Reproduce all of the lines below word for word, leaving out the pictures.

Data provided: Begin

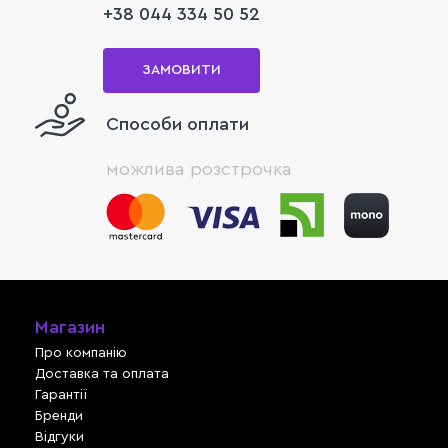
+38 044 334 50 52
ЗАМОВИТИ
Способи оплати
можлива розстрочка
Магазин
Про компанію
Доставка та оплата
Гарантії
Бренди
Відгуки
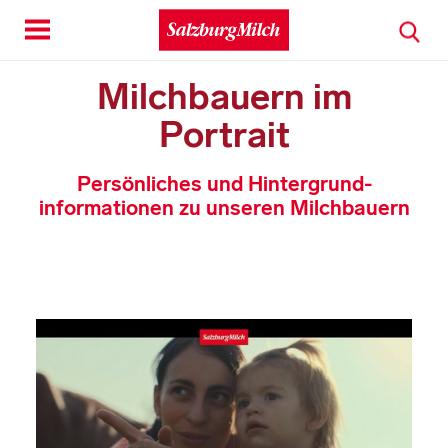
Toggle
navigation
Milchbauern im
Portrait
Persönliches und Hintergrund­
informationen zu unseren Milchbauern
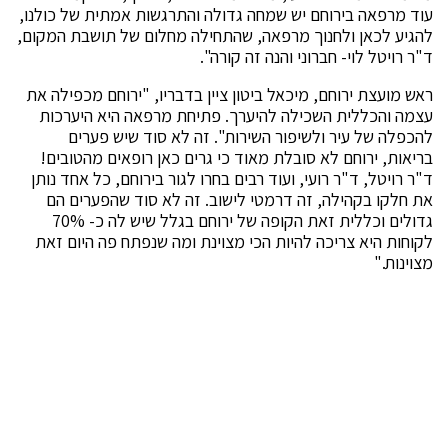
עוד מרפאה בירוחם יש שמחה גדולה והתרגשות אמתית של כולנו,
להגיע לכאן ולחנוך מרפאה, שהתחילה מחלום של תושבת המקום,
ד"ר רויטל לוי- חברוני והנה זה קורה".
ראש מועצת ירוחם, מיכאל ביטון ציין בדבריו, "ירוחם מכפילה את
עצמה והכללית השכילה להיערך. פתיחת מרפאה היא היערכות
להכפלה של עיר ולשיפור השירות". זה לא סוד שיש פערים
בריאות, ירוחם לא סובלת מאוד כי גרים כאן רופאים מהטובים!
ד"ר רויטל, ד"ר רועי, ועוד רבים בחרו לגור בירוחם, כל אחד נותן
את חלקו בקהילה, זה דרמטי לישוב. זה לא סוד שהפערים הם
גדולים וכללית זאת הקופה של ירוחם בגלל שיש לה כ- 70%
לקוחות היא צריכה להיות הכי מצוינת ומה שנפתח פה היום זאת
מצוינות."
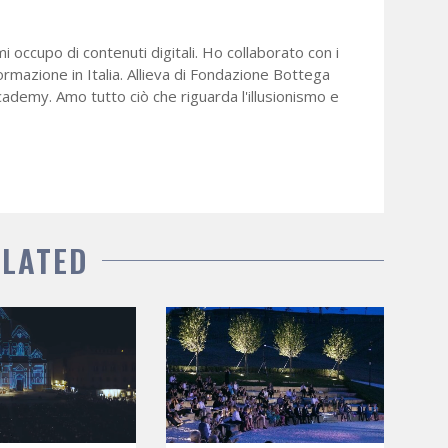
mi occupo di contenuti digitali. Ho collaborato con i
formazione in Italia. Allieva di Fondazione Bottega
cademy. Amo tutto ciò che riguarda l'illusionismo e
ELATED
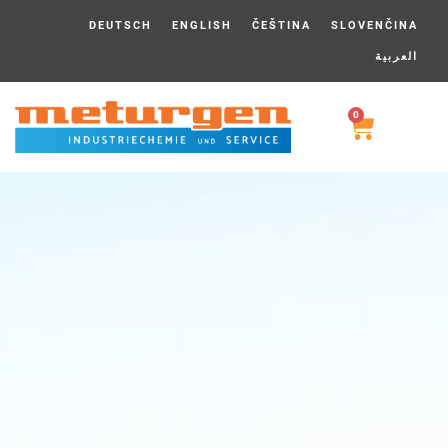
DEUTSCH
ENGLISH
ČEŠTINA
SLOVENČINA
العربية
0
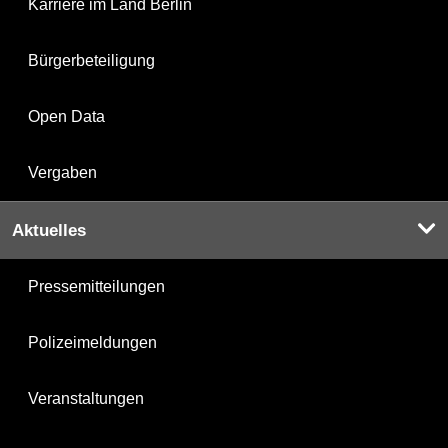
Karriere im Land Berlin
Bürgerbeteiligung
Open Data
Vergaben
Aktuelles
Pressemitteilungen
Polizeimeldungen
Veranstaltungen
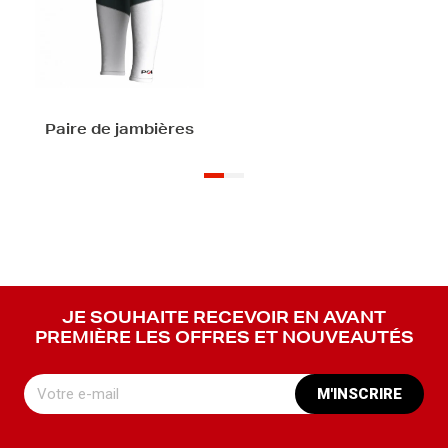
JE SOUHAITE RECEVOIR EN AVANT
PREMIÈRE LES OFFRES ET NOUVEAUTÉS
M'INSCRIRE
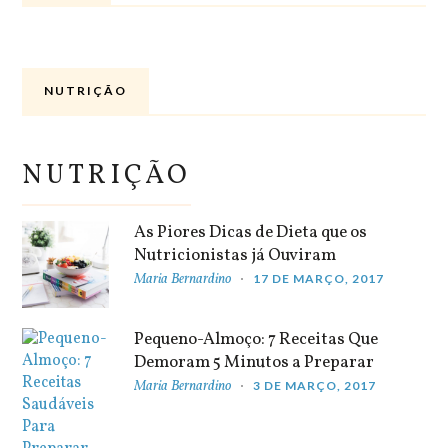
NUTRIÇÃO
NUTRIÇÃO
As Piores Dicas de Dieta que os
Nutricionistas já Ouviram
Maria Bernardino
17 DE MARÇO, 2017
Pequeno-Almoço: 7 Receitas Que
Demoram 5 Minutos a Preparar
Maria Bernardino
3 DE MARÇO, 2017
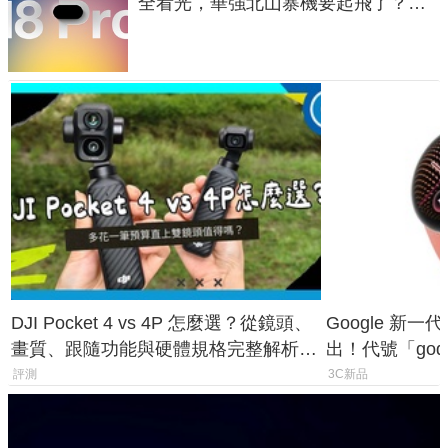
全看光，華強北山寨機要起飛了？專
家曝山寨機無法復刻兩大關鍵
DJI Pocket 4 vs 4P 怎麼選？從鏡頭、
Google 新一代 
畫質、跟隨功能與硬體規格完整解析，
出！代號「god
一次看懂兩台差異
鎖定 AI 應用
評測
3C新品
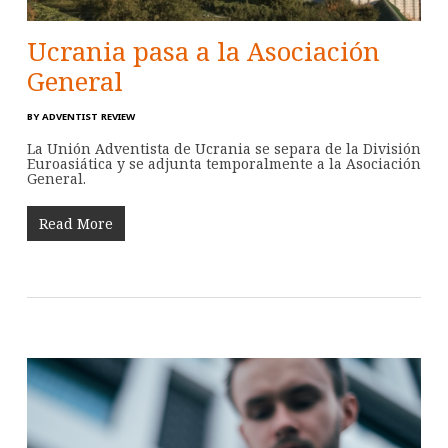
Ucrania pasa a la Asociación
General
BY
ADVENTIST REVIEW
La Unión Adventista de Ucrania se separa de la División
Euroasiática y se adjunta temporalmente a la Asociación
General.
Read More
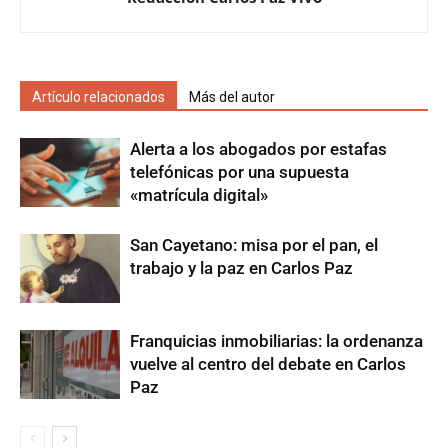
Artículo relacionados
Más del autor
Alerta a los abogados por estafas
telefónicas por una supuesta
«matrícula digital»
San Cayetano: misa por el pan, el
trabajo y la paz en Carlos Paz
Franquicias inmobiliarias: la ordenanza
vuelve al centro del debate en Carlos
Paz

Data provided: End

*Problem solution*:
+38 044 334 50 52
ЗАМОВИТИ
Способи оплати
можлива розстрочка
Магазин
Про компанію
Доставка та оплата
Гарантії
Бренди
Відгуки
Toggle
navigation
Milchbauern im
Portrait
Persönliches und Hintergrund­
informationen zu unseren Milchbauern
עוד מרפאה בירוחם יש שמחה גדולה והתרגשות אמתית של כולנו,
להגיע לכאן ולחנוך מרפאה, שהתחילה מחלום של תושבת המקום,
ד"ר רויטל לוי- חברוני והנה זה קורה".
ראש מועצת ירוחם, מיכאל ביטון ציין בדבריו, "ירוחם מכפילה את
עצמה והכללית השכילה להיערך. פתיחת מרפאה היא היערכות
להכפלה של עיר ולשיפור השירות". זה לא סוד שיש פערים
בריאות, ירוחם לא סובלת מאוד כי גרים כאן רופאים מהטובים!
ד"ר רויטל, ד"ר רועי, ועוד רבים בחרו לגור בירוחם, כל אחד נותן
את חלקו בקהילה, זה דרמטי לישוב. זה לא סוד שהפערים הם
גדולים וכללית זאת הקופה של ירוחם בגלל שיש לה כ- 70%
לקוחות היא צריכה להיות הכי מצוינת ומה שנפתח פה היום זאת
מצוינות."
mi occupo di contenuti digitali. Ho collaborato con i
formazione in Italia. Allieva di Fondazione Bottega
cademy. Amo tutto ciò che riguarda l'illusionismo e
ELATED
DEUTSCH
ENGLISH
ČEŠTINA
SLOVENČINA
العربية
0
Karriere im Land Berlin
Bürgerbeteiligung
Open Data
Vergaben
Aktuelles
Pressemitteilungen
Polizeimeldungen
Veranstaltungen
JE SOUHAITE RECEVOIR EN AVANT
PREMIÈRE LES OFFRES ET NOUVEAUTÉS
M'INSCRIRE
NUTRIÇÃO
NUTRIÇÃO
As Piores Dicas de Dieta que os
Nutricionistas já Ouviram
Maria Bernardino
17 DE MARÇO, 2017
Pequeno-Almoço: 7 Receitas Que
Demoram 5 Minutos a Preparar
Maria Bernardino
3 DE MARÇO, 2017
全看光，華強北山寨機要起飛了？專
家曝山寨機無法復刻兩大關鍵
DJI Pocket 4 vs 4P 怎麼選？從鏡頭、
Google 新一代 
畫質、跟隨功能與硬體規格完整解析，
出！代號「god
一次看懂兩台差異
鎖定 AI 應用
評測
3C新品
Ucrania pasa a la Asociación
General
BY
ADVENTIST REVIEW
La Unión Adventista de Ucrania se separa de la División
Euroasiática y se adjunta temporalmente a la Asociación
General.
Read More
Artículo relacionados
Más del autor
Alerta a los abogados por estafas
telefónicas por una supuesta
«matrícula digital»
San Cayetano: misa por el pan, el
trabajo y la paz en Carlos Paz
Franquicias inmobiliarias: la ordenanza
vuelve al centro del debate en Carlos
Paz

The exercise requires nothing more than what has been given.